Where vast wealth is at stake, numerous individuals could be involved in defrauding the elderly. Take the case of French heiress Liliane Bettencourt, whose father founded cosmetics giant L’Oréal in 1907. Bettencourt was the world’s richest woman when she died in September 2017 at the age of 94. Her daughter filed suit in 2007 alleging that a society photographer, 25 years younger than Bettencourt and portrayed in the media as a gigolo, had swindled her out of an estimated $1.4 billion to $1.86 billion in cash, fine art, life insurance, annuities and real estate, according to The New York Times.

The daughter’s complaint led to the filing of criminal charges against the photographer, who was tried and convicted in 2015 of elder abuse and money laundering for taking advantage of Bettencourt, who suffered from dementia. Eight other defendants, including several of her former wealth managers, were also found guilty of defrauding Bettencourt, according to the Times.

Advisors can help protect elderly clients from predators both inside and outside the family by paying attention to cognitive and behavioral changes. Advisors may also want to suggest that families run background checks before hiring caretakers.

(For information on Finra’s new rules aimed at reducing financial exploitation of seniors, rules that go into effect on February 5, 2018, see “Finra Deadline Looming, Advisors Must Combat Theft From Older Clients” in the October 18, 2017, online edition of Financial Advisor magazine).

6. Surprise Heirs
Apparently, the rich can afford more of everything—including romantic partners and children.

“Sen. William Clark was as wealthy as John D. Rockefeller,” says Dadakis. “He had children by his first marriage and then his wife passed away.”

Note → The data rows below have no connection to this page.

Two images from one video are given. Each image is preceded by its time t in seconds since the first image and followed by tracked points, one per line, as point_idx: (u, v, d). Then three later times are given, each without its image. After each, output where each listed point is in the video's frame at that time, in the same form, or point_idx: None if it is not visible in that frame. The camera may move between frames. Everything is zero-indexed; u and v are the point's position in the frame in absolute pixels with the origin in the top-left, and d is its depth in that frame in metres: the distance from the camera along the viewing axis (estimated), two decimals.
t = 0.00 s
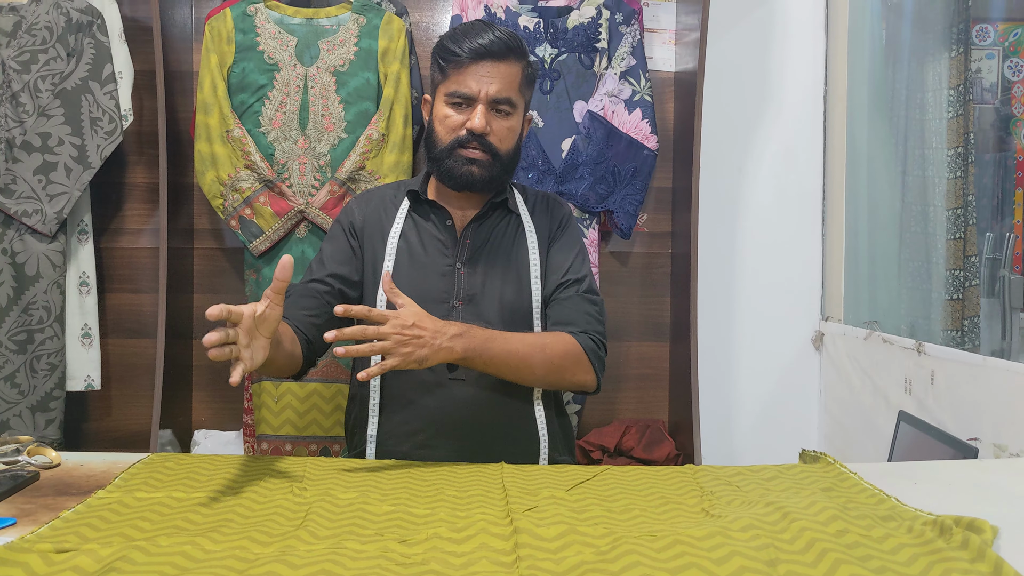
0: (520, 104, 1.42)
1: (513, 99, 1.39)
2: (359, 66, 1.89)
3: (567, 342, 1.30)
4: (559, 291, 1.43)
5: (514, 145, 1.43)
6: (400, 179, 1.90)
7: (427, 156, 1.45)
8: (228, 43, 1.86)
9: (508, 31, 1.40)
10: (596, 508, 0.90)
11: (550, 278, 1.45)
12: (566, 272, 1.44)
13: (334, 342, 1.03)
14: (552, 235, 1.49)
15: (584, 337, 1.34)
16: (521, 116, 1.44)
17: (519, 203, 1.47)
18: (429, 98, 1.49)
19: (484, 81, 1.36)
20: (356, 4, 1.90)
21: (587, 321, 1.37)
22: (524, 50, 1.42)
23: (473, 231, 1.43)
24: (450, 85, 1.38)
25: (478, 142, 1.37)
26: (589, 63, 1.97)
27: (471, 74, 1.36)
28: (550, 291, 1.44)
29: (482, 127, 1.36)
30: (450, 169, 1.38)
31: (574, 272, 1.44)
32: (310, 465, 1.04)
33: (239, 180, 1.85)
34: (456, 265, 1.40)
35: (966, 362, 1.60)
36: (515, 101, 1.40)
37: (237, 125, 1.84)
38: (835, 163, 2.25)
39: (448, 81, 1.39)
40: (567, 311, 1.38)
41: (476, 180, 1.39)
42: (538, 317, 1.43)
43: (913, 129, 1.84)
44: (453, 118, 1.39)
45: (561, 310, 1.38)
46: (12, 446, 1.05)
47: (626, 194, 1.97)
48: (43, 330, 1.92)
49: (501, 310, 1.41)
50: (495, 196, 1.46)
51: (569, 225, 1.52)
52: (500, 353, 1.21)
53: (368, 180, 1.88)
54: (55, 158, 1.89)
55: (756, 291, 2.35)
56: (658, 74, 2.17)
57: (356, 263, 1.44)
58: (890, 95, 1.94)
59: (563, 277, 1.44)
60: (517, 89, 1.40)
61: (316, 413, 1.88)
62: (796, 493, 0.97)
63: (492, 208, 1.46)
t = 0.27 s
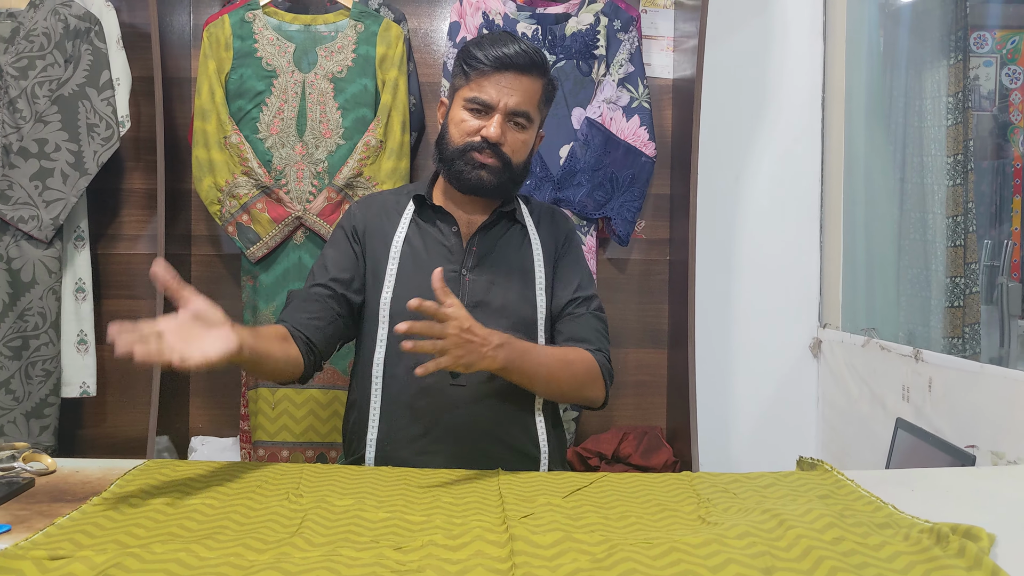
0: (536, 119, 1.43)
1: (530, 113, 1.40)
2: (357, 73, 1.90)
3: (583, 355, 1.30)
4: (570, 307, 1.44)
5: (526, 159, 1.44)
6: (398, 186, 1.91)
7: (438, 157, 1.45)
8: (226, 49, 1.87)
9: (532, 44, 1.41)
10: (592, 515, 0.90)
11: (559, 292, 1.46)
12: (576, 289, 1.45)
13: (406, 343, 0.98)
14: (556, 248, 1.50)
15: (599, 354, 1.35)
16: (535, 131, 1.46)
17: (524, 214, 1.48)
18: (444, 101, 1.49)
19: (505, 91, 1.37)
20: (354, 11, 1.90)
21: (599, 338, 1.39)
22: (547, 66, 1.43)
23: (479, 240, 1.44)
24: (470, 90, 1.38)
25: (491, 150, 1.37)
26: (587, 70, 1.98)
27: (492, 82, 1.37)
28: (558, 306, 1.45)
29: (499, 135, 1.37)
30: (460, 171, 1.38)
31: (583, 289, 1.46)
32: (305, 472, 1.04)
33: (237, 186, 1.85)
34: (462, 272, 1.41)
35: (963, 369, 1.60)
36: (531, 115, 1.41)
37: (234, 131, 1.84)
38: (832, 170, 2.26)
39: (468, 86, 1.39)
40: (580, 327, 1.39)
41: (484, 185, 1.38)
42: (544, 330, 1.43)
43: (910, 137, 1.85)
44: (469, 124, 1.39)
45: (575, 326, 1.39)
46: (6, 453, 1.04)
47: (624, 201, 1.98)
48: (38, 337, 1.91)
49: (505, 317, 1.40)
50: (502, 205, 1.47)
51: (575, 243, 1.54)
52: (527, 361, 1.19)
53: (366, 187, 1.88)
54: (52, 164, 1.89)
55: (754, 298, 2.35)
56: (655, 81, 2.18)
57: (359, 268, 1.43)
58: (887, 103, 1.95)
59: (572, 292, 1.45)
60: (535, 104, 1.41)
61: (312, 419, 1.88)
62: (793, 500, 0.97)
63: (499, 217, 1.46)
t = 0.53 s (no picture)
0: (530, 127, 1.43)
1: (524, 122, 1.40)
2: (356, 78, 1.90)
3: (571, 353, 1.28)
4: (560, 304, 1.43)
5: (521, 167, 1.44)
6: (398, 191, 1.91)
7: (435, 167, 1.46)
8: (226, 55, 1.87)
9: (523, 53, 1.40)
10: (591, 520, 0.90)
11: (552, 290, 1.46)
12: (568, 285, 1.45)
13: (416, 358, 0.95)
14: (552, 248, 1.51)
15: (588, 351, 1.34)
16: (530, 139, 1.46)
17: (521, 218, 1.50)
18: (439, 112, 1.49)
19: (498, 103, 1.36)
20: (354, 17, 1.91)
21: (589, 334, 1.38)
22: (539, 75, 1.42)
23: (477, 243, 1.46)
24: (463, 103, 1.39)
25: (486, 163, 1.38)
26: (586, 76, 1.99)
27: (485, 95, 1.36)
28: (551, 303, 1.44)
29: (493, 148, 1.37)
30: (456, 186, 1.40)
31: (576, 286, 1.45)
32: (304, 477, 1.04)
33: (236, 191, 1.85)
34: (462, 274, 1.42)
35: (962, 374, 1.61)
36: (526, 124, 1.41)
37: (234, 136, 1.85)
38: (831, 175, 2.27)
39: (462, 98, 1.39)
40: (569, 324, 1.39)
41: (480, 198, 1.40)
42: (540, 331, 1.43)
43: (908, 142, 1.85)
44: (464, 135, 1.40)
45: (563, 323, 1.39)
46: (4, 458, 1.04)
47: (623, 207, 1.98)
48: (37, 342, 1.92)
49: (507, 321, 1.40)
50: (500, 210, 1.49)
51: (570, 241, 1.53)
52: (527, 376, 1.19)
53: (365, 192, 1.88)
54: (52, 170, 1.89)
55: (753, 303, 2.36)
56: (655, 87, 2.19)
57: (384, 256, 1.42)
58: (885, 109, 1.96)
59: (564, 289, 1.44)
60: (528, 113, 1.40)
61: (312, 424, 1.88)
62: (791, 506, 0.97)
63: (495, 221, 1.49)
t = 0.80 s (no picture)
0: (537, 128, 1.44)
1: (532, 123, 1.41)
2: (357, 85, 1.91)
3: (608, 383, 1.37)
4: (583, 323, 1.49)
5: (531, 167, 1.45)
6: (398, 197, 1.92)
7: (442, 175, 1.45)
8: (227, 61, 1.88)
9: (525, 54, 1.41)
10: (590, 526, 0.91)
11: (572, 308, 1.50)
12: (587, 304, 1.50)
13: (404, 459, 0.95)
14: (564, 262, 1.52)
15: (615, 371, 1.43)
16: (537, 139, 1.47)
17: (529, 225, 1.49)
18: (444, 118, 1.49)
19: (505, 105, 1.37)
20: (354, 24, 1.92)
21: (611, 353, 1.46)
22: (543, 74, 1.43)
23: (489, 252, 1.45)
24: (471, 107, 1.39)
25: (498, 166, 1.38)
26: (585, 82, 1.99)
27: (492, 97, 1.37)
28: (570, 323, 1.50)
29: (505, 150, 1.38)
30: (469, 191, 1.39)
31: (593, 302, 1.50)
32: (304, 483, 1.05)
33: (237, 198, 1.86)
34: (474, 283, 1.41)
35: (961, 380, 1.61)
36: (533, 125, 1.42)
37: (235, 143, 1.85)
38: (830, 180, 2.28)
39: (469, 103, 1.40)
40: (594, 345, 1.46)
41: (495, 202, 1.40)
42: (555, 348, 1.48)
43: (906, 148, 1.86)
44: (473, 140, 1.40)
45: (589, 345, 1.46)
46: (6, 464, 1.05)
47: (622, 212, 1.99)
48: (40, 347, 1.92)
49: (517, 329, 1.41)
50: (509, 217, 1.48)
51: (577, 252, 1.55)
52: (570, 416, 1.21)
53: (365, 198, 1.89)
54: (54, 175, 1.90)
55: (752, 309, 2.36)
56: (654, 93, 2.19)
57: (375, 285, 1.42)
58: (884, 114, 1.96)
59: (584, 309, 1.49)
60: (535, 113, 1.41)
61: (312, 430, 1.88)
62: (791, 512, 0.97)
63: (507, 229, 1.47)
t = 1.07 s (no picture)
0: (542, 130, 1.44)
1: (536, 126, 1.41)
2: (357, 89, 1.92)
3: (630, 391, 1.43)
4: (595, 329, 1.52)
5: (536, 171, 1.45)
6: (398, 201, 1.92)
7: (447, 181, 1.46)
8: (227, 66, 1.89)
9: (527, 56, 1.41)
10: (590, 530, 0.91)
11: (584, 316, 1.53)
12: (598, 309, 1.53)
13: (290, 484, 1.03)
14: (573, 269, 1.53)
15: (629, 374, 1.48)
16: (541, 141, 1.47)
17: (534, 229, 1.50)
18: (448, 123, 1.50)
19: (509, 108, 1.37)
20: (354, 28, 1.92)
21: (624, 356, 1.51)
22: (546, 76, 1.43)
23: (495, 258, 1.44)
24: (475, 112, 1.39)
25: (503, 171, 1.39)
26: (585, 86, 2.00)
27: (496, 102, 1.37)
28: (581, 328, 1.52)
29: (509, 155, 1.38)
30: (475, 198, 1.40)
31: (603, 306, 1.54)
32: (304, 487, 1.05)
33: (237, 202, 1.86)
34: (479, 289, 1.41)
35: (961, 384, 1.61)
36: (538, 127, 1.42)
37: (235, 147, 1.86)
38: (829, 184, 2.28)
39: (472, 108, 1.40)
40: (608, 350, 1.50)
41: (501, 209, 1.40)
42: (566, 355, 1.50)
43: (905, 152, 1.86)
44: (478, 145, 1.41)
45: (604, 350, 1.50)
46: (7, 468, 1.05)
47: (622, 216, 1.99)
48: (41, 351, 1.92)
49: (521, 334, 1.41)
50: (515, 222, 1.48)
51: (581, 257, 1.57)
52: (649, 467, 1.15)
53: (365, 202, 1.89)
54: (55, 179, 1.90)
55: (752, 312, 2.36)
56: (653, 97, 2.19)
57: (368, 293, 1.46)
58: (883, 118, 1.97)
59: (596, 316, 1.52)
60: (540, 116, 1.41)
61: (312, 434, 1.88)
62: (790, 515, 0.97)
63: (513, 234, 1.48)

After that, the senator became romantically involved with a 15-year-old that he sent to school abroad. “While she was over in Europe studying, she had baby number one,” says Dadakis. “When baby number two was on the way, they backdated the marriage so that baby number one was legitimate. Then he disclosed this to the children of his first marriage. They were the same age as his wife and weren’t really happy about the situation.”

Perhaps the most well-publicized recent case of a shadow family involved journalist Charles Kuralt, who died in 1997. Kuralt was best-known for hosting the “On the Road” segments on the CBS Evening News. Two years after he died, his 30-year relationship with a woman in Montana surfaced. Kuralt had established a second family with the woman and her children, while his wife stayed in New York City and his daughters from his first marriage lived on the East Coast.

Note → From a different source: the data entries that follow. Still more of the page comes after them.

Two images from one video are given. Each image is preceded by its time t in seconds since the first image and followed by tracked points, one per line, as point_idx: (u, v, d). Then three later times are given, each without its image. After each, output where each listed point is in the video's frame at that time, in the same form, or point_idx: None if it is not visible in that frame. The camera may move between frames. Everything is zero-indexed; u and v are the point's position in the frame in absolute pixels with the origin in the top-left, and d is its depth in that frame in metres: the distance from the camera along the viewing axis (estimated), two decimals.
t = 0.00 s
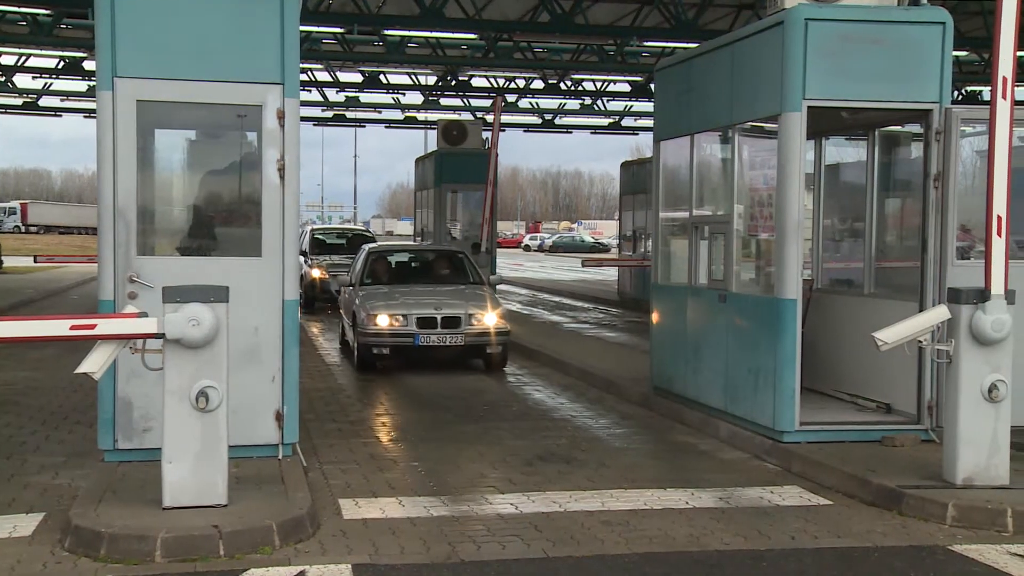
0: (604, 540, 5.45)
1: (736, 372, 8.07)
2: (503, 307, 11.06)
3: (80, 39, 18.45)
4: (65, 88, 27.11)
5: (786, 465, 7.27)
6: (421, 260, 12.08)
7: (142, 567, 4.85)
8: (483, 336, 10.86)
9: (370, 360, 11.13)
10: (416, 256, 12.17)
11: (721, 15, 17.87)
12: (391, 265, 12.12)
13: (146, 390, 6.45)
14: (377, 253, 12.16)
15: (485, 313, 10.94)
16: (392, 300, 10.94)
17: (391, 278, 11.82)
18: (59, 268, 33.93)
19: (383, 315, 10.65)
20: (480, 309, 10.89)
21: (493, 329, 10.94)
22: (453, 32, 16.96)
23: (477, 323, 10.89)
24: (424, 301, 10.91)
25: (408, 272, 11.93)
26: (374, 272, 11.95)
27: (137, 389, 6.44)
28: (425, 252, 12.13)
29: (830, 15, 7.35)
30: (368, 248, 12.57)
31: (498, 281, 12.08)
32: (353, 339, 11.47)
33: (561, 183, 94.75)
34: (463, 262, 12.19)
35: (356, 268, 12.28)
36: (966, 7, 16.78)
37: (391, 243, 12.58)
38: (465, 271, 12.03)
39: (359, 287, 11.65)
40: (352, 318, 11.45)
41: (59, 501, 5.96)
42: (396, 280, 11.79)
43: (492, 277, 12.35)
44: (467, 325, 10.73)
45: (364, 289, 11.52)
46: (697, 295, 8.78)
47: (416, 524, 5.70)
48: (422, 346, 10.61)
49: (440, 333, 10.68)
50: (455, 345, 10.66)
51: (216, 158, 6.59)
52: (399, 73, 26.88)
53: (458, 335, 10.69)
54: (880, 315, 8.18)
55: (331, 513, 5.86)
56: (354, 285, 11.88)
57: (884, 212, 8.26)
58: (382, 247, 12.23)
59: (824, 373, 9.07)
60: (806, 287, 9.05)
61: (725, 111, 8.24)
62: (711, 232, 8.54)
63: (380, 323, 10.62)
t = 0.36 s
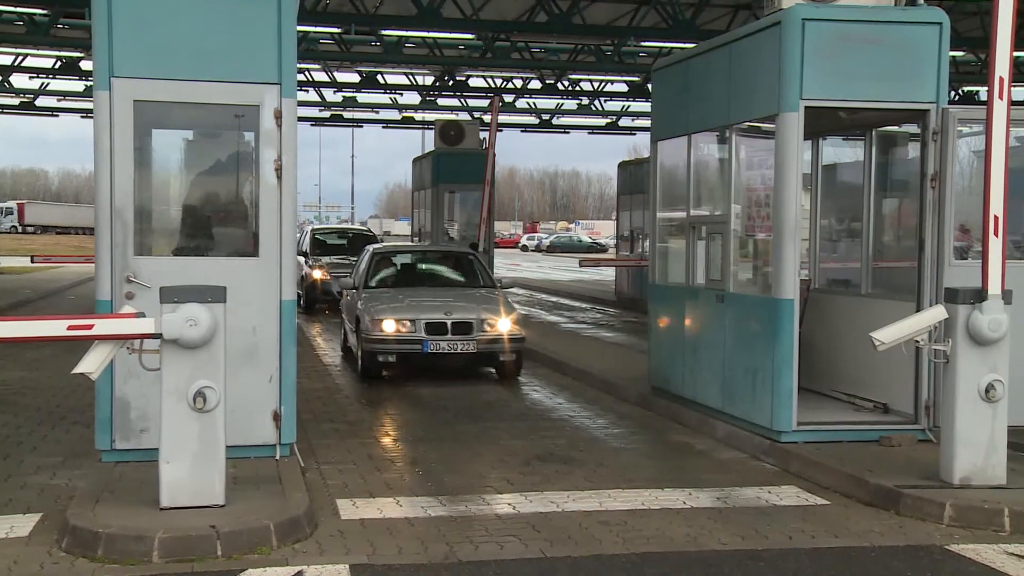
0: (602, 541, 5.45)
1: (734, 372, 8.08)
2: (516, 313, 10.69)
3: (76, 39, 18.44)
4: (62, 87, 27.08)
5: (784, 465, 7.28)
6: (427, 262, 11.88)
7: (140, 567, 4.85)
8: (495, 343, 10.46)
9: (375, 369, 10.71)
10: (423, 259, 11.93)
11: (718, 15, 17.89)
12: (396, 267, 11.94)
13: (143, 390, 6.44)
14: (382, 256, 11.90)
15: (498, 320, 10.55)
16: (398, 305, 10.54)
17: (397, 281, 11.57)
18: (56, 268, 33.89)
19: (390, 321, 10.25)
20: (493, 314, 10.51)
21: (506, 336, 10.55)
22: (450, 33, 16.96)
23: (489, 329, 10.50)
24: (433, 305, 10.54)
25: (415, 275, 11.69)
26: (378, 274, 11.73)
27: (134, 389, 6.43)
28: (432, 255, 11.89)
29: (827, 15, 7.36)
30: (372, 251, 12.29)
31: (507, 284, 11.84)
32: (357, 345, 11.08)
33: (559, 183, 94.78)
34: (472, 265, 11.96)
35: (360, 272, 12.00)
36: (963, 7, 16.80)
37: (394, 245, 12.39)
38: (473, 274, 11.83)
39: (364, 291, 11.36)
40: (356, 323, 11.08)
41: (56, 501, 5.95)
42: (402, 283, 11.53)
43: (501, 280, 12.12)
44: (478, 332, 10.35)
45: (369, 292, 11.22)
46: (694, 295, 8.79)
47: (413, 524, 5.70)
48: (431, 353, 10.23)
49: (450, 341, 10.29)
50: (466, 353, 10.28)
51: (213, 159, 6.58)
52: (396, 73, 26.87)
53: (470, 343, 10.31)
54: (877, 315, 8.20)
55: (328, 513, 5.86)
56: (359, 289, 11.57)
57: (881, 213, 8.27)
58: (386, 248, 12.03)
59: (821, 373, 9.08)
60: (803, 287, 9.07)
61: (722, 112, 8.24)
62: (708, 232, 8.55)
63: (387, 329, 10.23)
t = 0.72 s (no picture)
0: (600, 540, 5.45)
1: (732, 372, 8.08)
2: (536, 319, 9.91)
3: (74, 39, 18.43)
4: (59, 87, 27.07)
5: (781, 465, 7.28)
6: (436, 264, 11.24)
7: (137, 567, 4.84)
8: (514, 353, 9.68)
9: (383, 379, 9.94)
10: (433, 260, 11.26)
11: (716, 15, 17.90)
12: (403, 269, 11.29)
13: (140, 390, 6.44)
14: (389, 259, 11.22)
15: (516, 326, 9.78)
16: (407, 309, 9.76)
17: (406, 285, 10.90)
18: (53, 268, 33.87)
19: (398, 327, 9.47)
20: (509, 321, 9.74)
21: (524, 344, 9.76)
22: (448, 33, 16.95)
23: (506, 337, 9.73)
24: (445, 309, 9.76)
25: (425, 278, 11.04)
26: (385, 277, 11.06)
27: (132, 390, 6.43)
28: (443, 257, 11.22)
29: (825, 15, 7.36)
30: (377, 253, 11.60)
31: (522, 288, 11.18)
32: (363, 355, 10.34)
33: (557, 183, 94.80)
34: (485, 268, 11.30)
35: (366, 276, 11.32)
36: (960, 7, 16.83)
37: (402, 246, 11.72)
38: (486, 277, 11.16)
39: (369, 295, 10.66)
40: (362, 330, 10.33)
41: (53, 501, 5.95)
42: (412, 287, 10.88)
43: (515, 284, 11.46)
44: (494, 340, 9.56)
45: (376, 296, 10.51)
46: (692, 295, 8.80)
47: (411, 524, 5.70)
48: (442, 363, 9.43)
49: (464, 349, 9.50)
50: (481, 362, 9.49)
51: (211, 159, 6.58)
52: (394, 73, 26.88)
53: (485, 351, 9.52)
54: (875, 315, 8.20)
55: (326, 513, 5.85)
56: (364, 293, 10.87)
57: (879, 212, 8.28)
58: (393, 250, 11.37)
59: (819, 373, 9.08)
60: (801, 287, 9.08)
61: (720, 112, 8.24)
62: (706, 232, 8.56)
63: (395, 336, 9.45)
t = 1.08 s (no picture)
0: (598, 541, 5.46)
1: (730, 373, 8.08)
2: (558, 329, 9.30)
3: (72, 39, 18.42)
4: (57, 87, 27.05)
5: (780, 465, 7.28)
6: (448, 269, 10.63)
7: (136, 568, 4.84)
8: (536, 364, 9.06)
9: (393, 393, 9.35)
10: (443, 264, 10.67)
11: (714, 15, 17.91)
12: (411, 273, 10.72)
13: (139, 390, 6.44)
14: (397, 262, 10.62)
15: (536, 336, 9.17)
16: (420, 318, 9.15)
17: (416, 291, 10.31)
18: (51, 268, 33.83)
19: (410, 338, 8.87)
20: (529, 330, 9.12)
21: (544, 354, 9.13)
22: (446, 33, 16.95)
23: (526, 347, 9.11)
24: (459, 318, 9.17)
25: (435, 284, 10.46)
26: (393, 282, 10.45)
27: (130, 390, 6.43)
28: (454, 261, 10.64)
29: (823, 15, 7.37)
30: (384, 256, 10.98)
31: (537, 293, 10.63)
32: (371, 366, 9.73)
33: (555, 184, 94.82)
34: (498, 273, 10.73)
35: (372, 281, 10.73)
36: (958, 7, 16.84)
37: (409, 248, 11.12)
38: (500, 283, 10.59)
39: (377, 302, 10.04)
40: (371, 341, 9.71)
41: (51, 502, 5.95)
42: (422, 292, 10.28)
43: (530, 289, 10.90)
44: (513, 350, 8.94)
45: (385, 303, 9.91)
46: (690, 296, 8.80)
47: (409, 524, 5.70)
48: (458, 375, 8.83)
49: (481, 361, 8.88)
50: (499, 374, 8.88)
51: (209, 159, 6.58)
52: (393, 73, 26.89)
53: (503, 363, 8.90)
54: (873, 315, 8.21)
55: (325, 513, 5.86)
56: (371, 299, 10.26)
57: (877, 213, 8.28)
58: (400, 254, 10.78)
59: (817, 374, 9.08)
60: (799, 288, 9.09)
61: (718, 112, 8.25)
62: (704, 233, 8.57)
63: (406, 347, 8.85)
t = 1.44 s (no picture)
0: (596, 540, 5.45)
1: (728, 373, 8.08)
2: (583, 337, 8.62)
3: (70, 38, 18.40)
4: (55, 87, 27.03)
5: (777, 465, 7.28)
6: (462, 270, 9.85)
7: (133, 568, 4.84)
8: (562, 373, 8.39)
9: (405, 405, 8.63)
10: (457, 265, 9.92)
11: (712, 15, 17.92)
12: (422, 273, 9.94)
13: (136, 390, 6.43)
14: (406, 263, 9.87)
15: (560, 343, 8.50)
16: (434, 324, 8.46)
17: (427, 292, 9.53)
18: (48, 268, 33.80)
19: (424, 345, 8.19)
20: (553, 337, 8.45)
21: (570, 363, 8.46)
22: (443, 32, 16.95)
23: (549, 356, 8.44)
24: (477, 324, 8.49)
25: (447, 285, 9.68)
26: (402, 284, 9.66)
27: (127, 390, 6.42)
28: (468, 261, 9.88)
29: (821, 15, 7.37)
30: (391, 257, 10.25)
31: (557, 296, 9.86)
32: (380, 375, 9.02)
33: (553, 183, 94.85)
34: (514, 274, 9.97)
35: (378, 283, 9.99)
36: (955, 7, 16.87)
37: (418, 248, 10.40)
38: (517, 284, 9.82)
39: (386, 305, 9.30)
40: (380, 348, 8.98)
41: (48, 501, 5.94)
42: (433, 293, 9.50)
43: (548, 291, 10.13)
44: (536, 359, 8.28)
45: (394, 305, 9.18)
46: (688, 295, 8.80)
47: (407, 524, 5.70)
48: (476, 386, 8.15)
49: (501, 371, 8.21)
50: (521, 385, 8.21)
51: (207, 158, 6.58)
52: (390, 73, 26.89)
53: (526, 372, 8.24)
54: (871, 314, 8.21)
55: (322, 513, 5.85)
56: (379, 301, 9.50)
57: (874, 212, 8.29)
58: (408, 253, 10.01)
59: (815, 373, 9.08)
60: (797, 287, 9.09)
61: (716, 112, 8.25)
62: (702, 232, 8.58)
63: (421, 355, 8.16)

Just before his death, Kuralt wrote a letter to the woman leaving her a 90-acre Montana property they had shared. After the woman sued to obtain possession, the Montana Supreme Court ruled that the letter was valid and the land belonged to her, according to the Associated Press.

Kuralt’s wife of 35 years discovered the clandestine relationship only after his death. She inherited his estate, but when she died in 1999 the estate passed to Kuralt’s daughters. The court subsequently ordered the daughters to pay $350,000 in estate taxes on the Montana property, according to the AP.

In a similar situation, a client asked Oshins to set up a “very secret” trust to support the man’s extramarital child; for this trust, Oshins used a different corporate trustee than the one selected to administer the family’s other trusts. Oshins is fairly confident the man’s wife will never discover the covert trust. “The wife won’t find out unless possibly, at his death, if she looks into where he applied his gift tax exemption on his gift tax return. But probably not. Most people don’t even ask those questions,” he says. The child stands to inherit $2 million from the man’s $100 million estate when he dies.

Oshins advises clients to come clean with their partners and name, then specifically disinherit, any hidden offspring, if clients wish to cut them off. “You’re taking a risk that the child will sue and get a share of the estate unless you mention them.”